Data supplied:
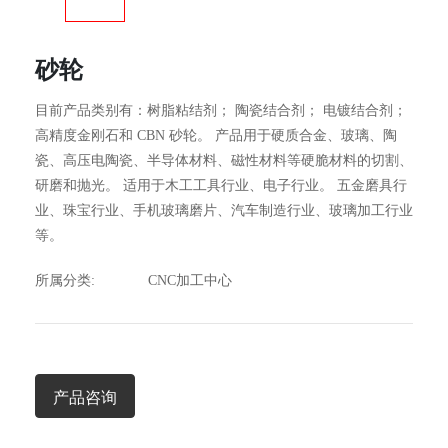
砂轮
目前产品类别有：树脂粘结剂； 陶瓷结合剂； 电镀结合剂；
高精度金刚石和 CBN 砂轮。 产品用于硬质合金、玻璃、陶
瓷、高压电陶瓷、半导体材料、磁性材料等硬脆材料的切割、
研磨和抛光。 适用于木工工具行业、电子行业。 五金磨具行
业、珠宝行业、手机玻璃磨片、汽车制造行业、玻璃加工行业
等。
所属分类:
CNC加工中心
产品咨询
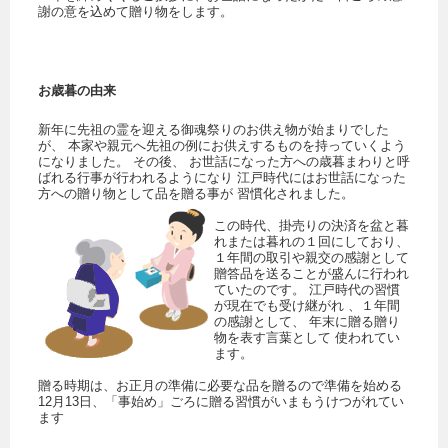
謝の意を込めて贈り物をします。
お歳暮の由来
新年に先祖の霊を迎える御魂祭りのお供え物が始まりでした
が、 本家や親元へ先祖の例にお供えするものを持っていくよう
になりました。 その後、 お世話になった方への歳暮まわりと呼
ばれる行事が行われるようになり 江戸時代にはお世話になった
方への贈り物として品を贈る事が 習慣化されました。
この時代、掛売りの決済を盆と暮
れまたは暮れの１回にしており、
１年間の取引や親交の感謝として
贈答品を送ることが盛んに行われ
ていたのです。 江戸時代の習慣
が現在でも受け継がれ 、１年間
の感謝として、 年末に贈る贈り
物を表す言葉として 使われてい
ます。
贈る時期は、お正月の準備に必要な品を贈るので準備を始める
12月13日、「事始め」ごろに贈る習慣がいまもうけつがれてい
ます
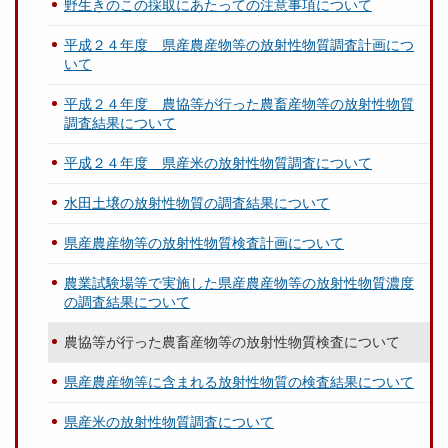
野生きのこの採取にあたっての注意事項について
平成２４年度 県産農産物等の放射性物質調査計画につ
いて
平成２４年度 農協等が行った農畜産物等の放射性物質
調査結果について
平成２４年度 県産米の放射性物質調査について
水田土壌の放射性物質の調査結果について
県産農産物等の放射性物質検査計画について
農業試験場等で実施した県産農産物等の放射性物質濃度
の調査結果について
農協等が行った農畜産物等の放射性物質検査について
県産農産物等に含まれる放射性物質の検査結果について
県産米の放射性物質調査について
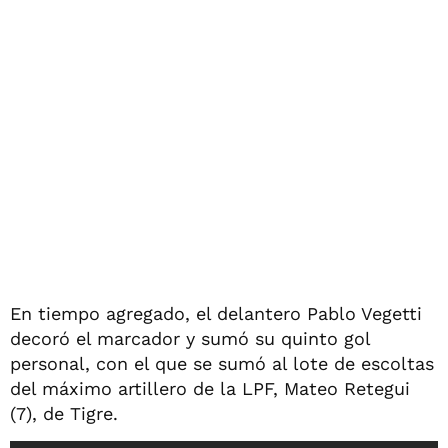
En tiempo agregado, el delantero Pablo Vegetti
decoró el marcador y sumó su quinto gol
personal, con el que se sumó al lote de escoltas
del máximo artillero de la LPF, Mateo Retegui
(7), de Tigre.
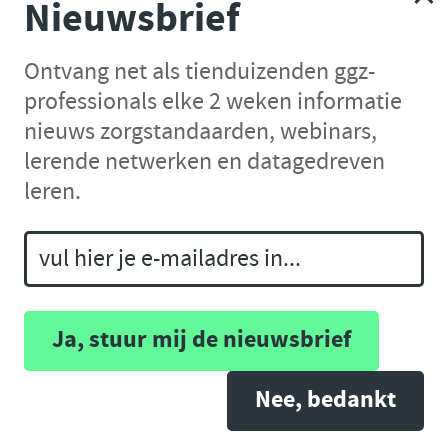
Nieuwsbrief
gezicht, lijn tussen neus en
mondhoek dieper, grimas,
Ontvang net als tienduizenden ggz-
verdrietige blik, dichtknijpen van
professionals elke 2 weken informatie
de ogen, paniek, kermen, huilen,
nieuws zorgstandaarden, webinars,
onrustgeluiden en tranen. De
lerende netwerken en datagedreven
leren.
vragenlijst wordt ingevuld door
de interviewer.
Indicator
Nee, bedankt
Symptomatisch herstel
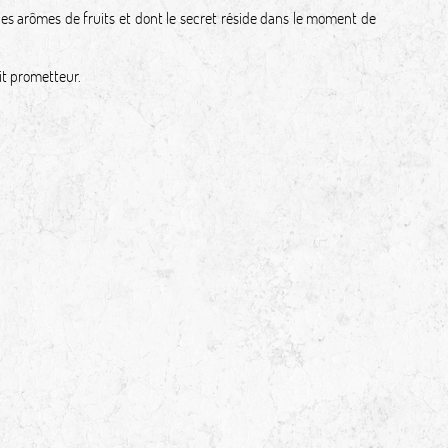
s arômes de fruits et dont le secret réside dans le moment de
it prometteur.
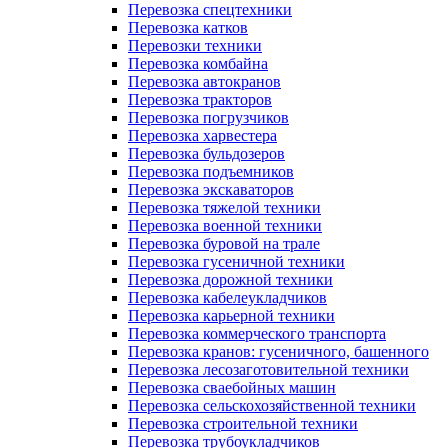
Перевозка спецтехники
Перевозка катков
Перевозки техники
Перевозка комбайна
Перевозка автокранов
Перевозка тракторов
Перевозка погрузчиков
Перевозка харвестера
Перевозка бульдозеров
Перевозка подъемников
Перевозка экскаваторов
Перевозка тяжелой техники
Перевозка военной техники
Перевозка буровой на трале
Перевозка гусеничной техники
Перевозка дорожной техники
Перевозка кабелеукладчиков
Перевозка карьерной техники
Перевозка коммерческого транспорта
Перевозка кранов: гусеничного, башенного
Перевозка лесозаготовительной техники
Перевозка сваебойных машин
Перевозка сельскохозяйственной техники
Перевозка строительной техники
Перевозка трубоукладчиков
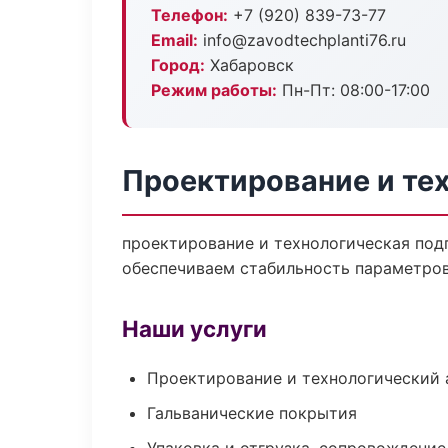
Телефон:
+7 (920) 839-73-77
Email:
info@zavodtechplanti76.ru
Город:
Хабаровск
Режим работы:
Пн-Пт: 08:00-17:00
Проектирование и те
проектирование и технологическая под
обеспечиваем стабильность параметров
Наши услуги
Проектирование и технологический 
Гальванические покрытия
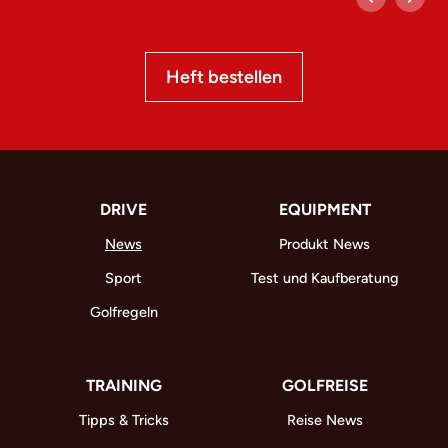
Heft bestellen
DRIVE
EQUIPMENT
News
Produkt News
Sport
Test und Kaufberatung
Golfregeln
TRAINING
GOLFREISE
Tipps & Tricks
Reise News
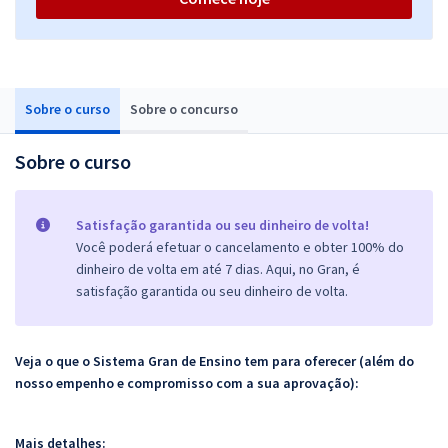
Sobre o curso
Sobre o concurso
Sobre o curso
Satisfação garantida ou seu dinheiro de volta!
Você poderá efetuar o cancelamento e obter 100% do
dinheiro de volta em até 7 dias. Aqui, no Gran, é
satisfação garantida ou seu dinheiro de volta.
Veja o que o Sistema Gran de Ensino tem para oferecer (além do
nosso empenho e compromisso com a sua aprovação):
Mais detalhes:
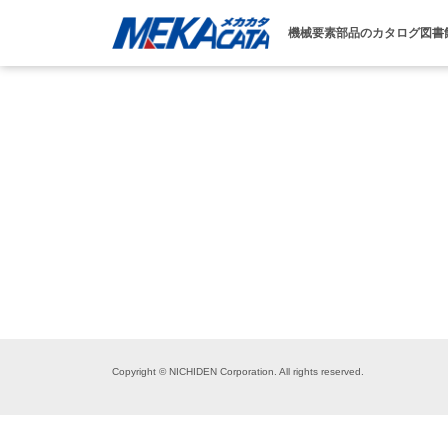
機械要素部品のカタログ図書
Copyright © NICHIDEN Corporation. All rights reserved.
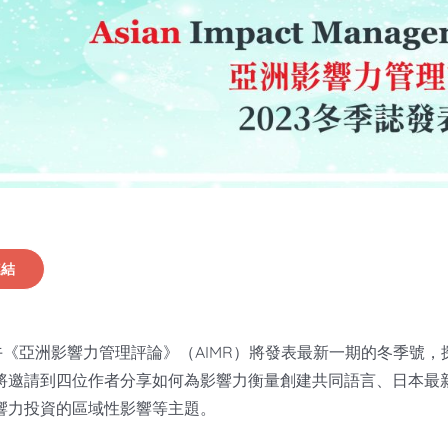
連結
日下午《亞洲影響力管理評論》（AIMR）將發表最新一期的冬季
將邀請到四位作者分享如何為影響力衡量創建共同語言、日本最
響力投資的區域性影響等主題。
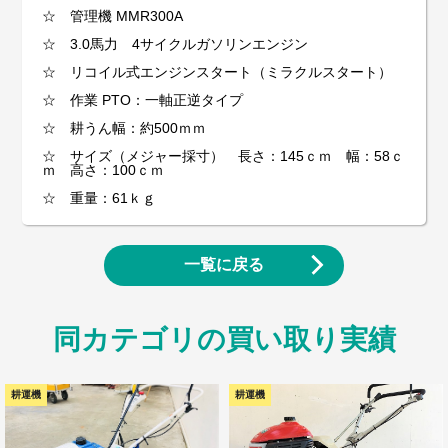
☆ 管理機 MMR300A
☆ 3.0馬力 4サイクルガソリンエンジン
☆ リコイル式エンジンスタート（ミラクルスタート）
☆ 作業 PTO：一軸正逆タイプ
☆ 耕うん幅：約500ｍｍ
☆ サイズ（メジャー採寸） 長さ：145ｃｍ 幅：58ｃ
ｍ 高さ：100ｃｍ
☆ 重量：61ｋｇ
一覧に戻る
同カテゴリの買い取り実績
耕運機
耕運機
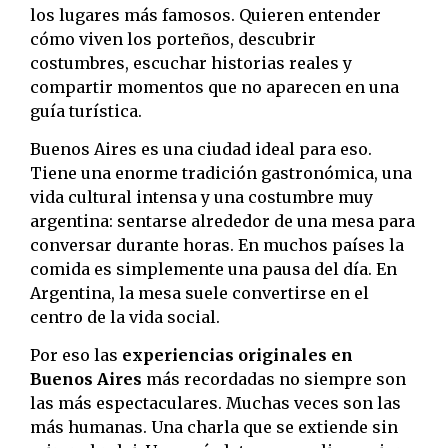
los lugares más famosos. Quieren entender
cómo viven los porteños, descubrir
costumbres, escuchar historias reales y
compartir momentos que no aparecen en una
guía turística.
Buenos Aires es una ciudad ideal para eso.
Tiene una enorme tradición gastronómica, una
vida cultural intensa y una costumbre muy
argentina: sentarse alrededor de una mesa para
conversar durante horas. En muchos países la
comida es simplemente una pausa del día. En
Argentina, la mesa suele convertirse en el
centro de la vida social.
Por eso las
experiencias originales en
Buenos Aires
más recordadas no siempre son
las más espectaculares. Muchas veces son las
más humanas. Una charla que se extiende sin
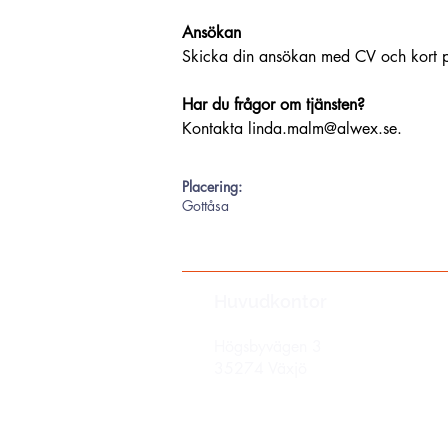
Ansökan
Skicka din ansökan med CV och kort per
Har du frågor om tjänsten?
Kontakta 
linda.malm@alwex.se
.
Placering:
Gottåsa
Huvudkontor
Högsbyvägen 3
35274 Växjö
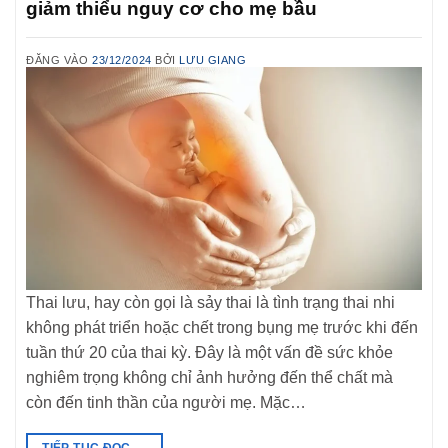
giảm thiểu nguy cơ cho mẹ bầu
ĐĂNG VÀO
23/12/2024
BỞI
LƯU GIANG
Thai lưu, hay còn gọi là sảy thai là tình trạng thai nhi
không phát triển hoặc chết trong bụng mẹ trước khi đến
tuần thứ 20 của thai kỳ. Đây là một vấn đề sức khỏe
nghiêm trọng không chỉ ảnh hưởng đến thể chất mà
còn đến tinh thần của người mẹ. Mặc…
TIẾP TỤC ĐỌC
→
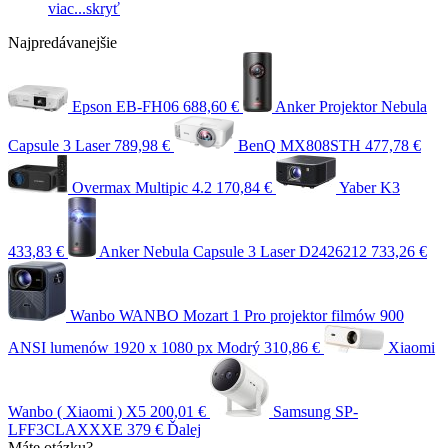
viac...
skryť
Najpredávanejšie
Epson EB-FH06
688,60 €
Anker Projektor Nebula
Capsule 3 Laser
789,98 €
BenQ MX808STH
477,78 €
Overmax Multipic 4.2
170,84 €
Yaber K3
433,83 €
Anker Nebula Capsule 3 Laser D2426212
733,26 €
Wanbo WANBO Mozart 1 Pro projektor filmów 900
ANSI lumenów 1920 x 1080 px Modrý
310,86 €
Xiaomi
Wanbo ( Xiaomi ) X5
200,01 €
Samsung SP-
LFF3CLAXXXE
379 €
Ďalej
Máte otázku?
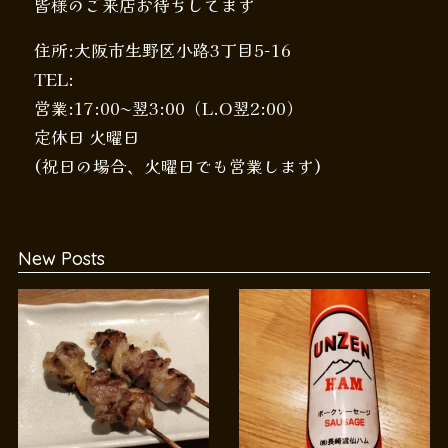
皆様のご来店お待ちしてます
住所:大阪市生野区小路3丁目5-16
TEL:
営業:17:00〜翌3:00（L.O翌2:00）
定休日 火曜日
(祝日の場合、火曜日でも営業します)
New Posts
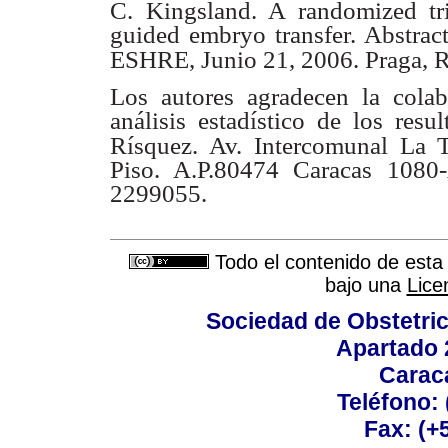
C. Kingsland. A randomized tr
guided embryo transfer.
Abstrac
ESHRE,
Junio 21, 2006. Praga, 
Los autores agradecen la cola
análisis estadístico de los
resu
Rísquez. Av.
Intercomunal La T
Piso. A.P.80474 Caracas 108
2299055.
Todo el contenido de esta 
bajo una
Lice
Sociedad de Obstetric
Apartado 
Carac
Teléfono:
Fax: (+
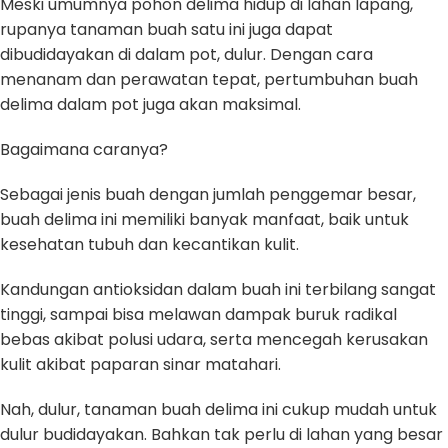
Meski umumnya pohon delima hidup di lahan lapang,
rupanya tanaman buah satu ini juga dapat
dibudidayakan di dalam pot, dulur. Dengan cara
menanam dan perawatan tepat, pertumbuhan buah
delima dalam pot juga akan maksimal.
Bagaimana caranya?
Sebagai jenis buah dengan jumlah penggemar besar,
buah delima ini memiliki banyak manfaat, baik untuk
kesehatan tubuh dan kecantikan kulit.
Kandungan antioksidan dalam buah ini terbilang sangat
tinggi, sampai bisa melawan dampak buruk radikal
bebas akibat polusi udara, serta mencegah kerusakan
kulit akibat paparan sinar matahari.
Nah, dulur, tanaman buah delima ini cukup mudah untuk
dulur budidayakan. Bahkan tak perlu di lahan yang besar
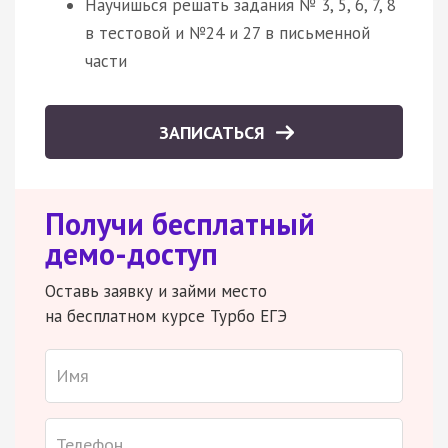
Научишься решать задания № 3, 5, 6, 7, 8
в тестовой и №24 и 27 в письменной
части
ЗАПИСАТЬСЯ
Получи бесплатный
демо-доступ
Оставь заявку и займи место
на бесплатном курсе Турбо ЕГЭ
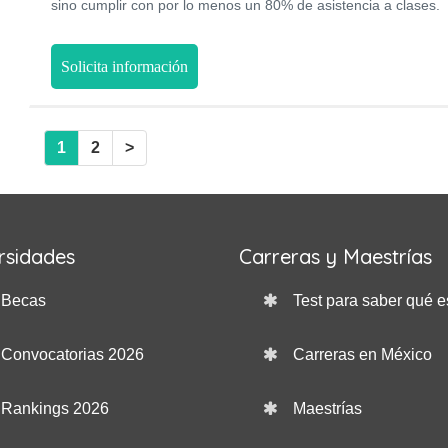
sino cumplir con por lo menos un 80% de asistencia a clases.
Solicita información
1
2
>
rsidades
Carreras y Maestrías
Becas
Test para saber qué e
Convocatorias 2026
Carreras en México
Rankings 2026
Maestrías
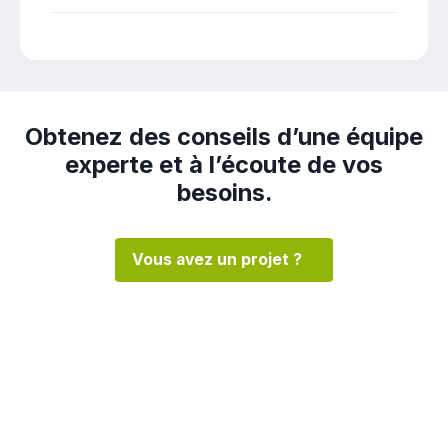
Obtenez des conseils d’une équipe
experte et à l’écoute de vos
besoins.
Vous avez un projet ?
REJOIGNEZ LA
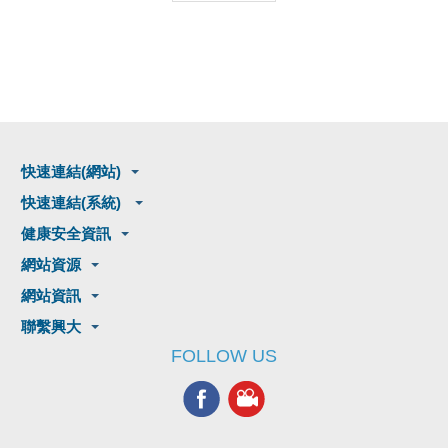
快速連結(網站)
快速連結(系統)
健康安全資訊
網站資源
網站資訊
聯繫興大
FOLLOW US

Exercise requirements: Above are the entries. Output exactly the lines beginning with the line that has "Buenos Aires es una ciudad ideal para eso." and ending with the line that has "más recordadas no siempre son".

Response for this exercise:
Buenos Aires es una ciudad ideal para eso.
Tiene una enorme tradición gastronómica, una
vida cultural intensa y una costumbre muy
argentina: sentarse alrededor de una mesa para
conversar durante horas. En muchos países la
comida es simplemente una pausa del día. En
Argentina, la mesa suele convertirse en el
centro de la vida social.
Por eso las
experiencias originales en
Buenos Aires
más recordadas no siempre son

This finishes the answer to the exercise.